» **Source information**:
++++
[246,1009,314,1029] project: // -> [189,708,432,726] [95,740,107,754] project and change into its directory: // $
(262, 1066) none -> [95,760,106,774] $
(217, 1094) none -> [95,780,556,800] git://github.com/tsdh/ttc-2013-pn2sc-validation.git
++++
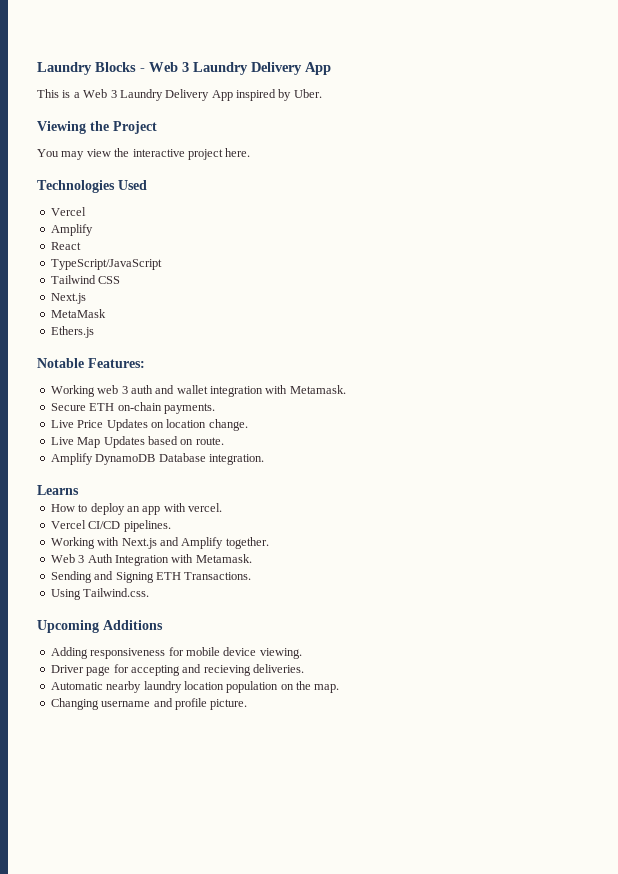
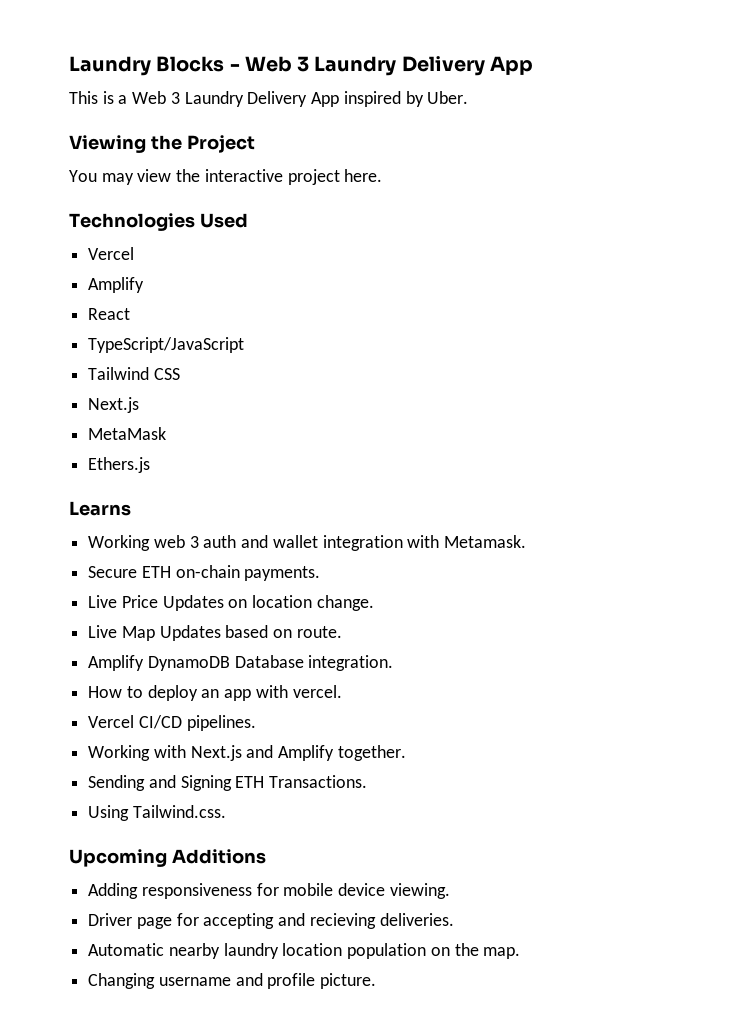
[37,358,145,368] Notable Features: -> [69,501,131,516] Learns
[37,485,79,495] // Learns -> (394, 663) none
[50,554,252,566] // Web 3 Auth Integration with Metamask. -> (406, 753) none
++++
» **Directive**:
Reproducing the whole listing above is not the task. Copy exactly only the lines from the one with "(262, 1066) none -> [95,760,106,774] $" to the one with "(217, 1094) none", both kept.

» **Expected output**:
(262, 1066) none -> [95,760,106,774] $
(217, 1094) none -> [95,780,556,800] git://github.com/tsdh/ttc-2013-pn2sc-validation.git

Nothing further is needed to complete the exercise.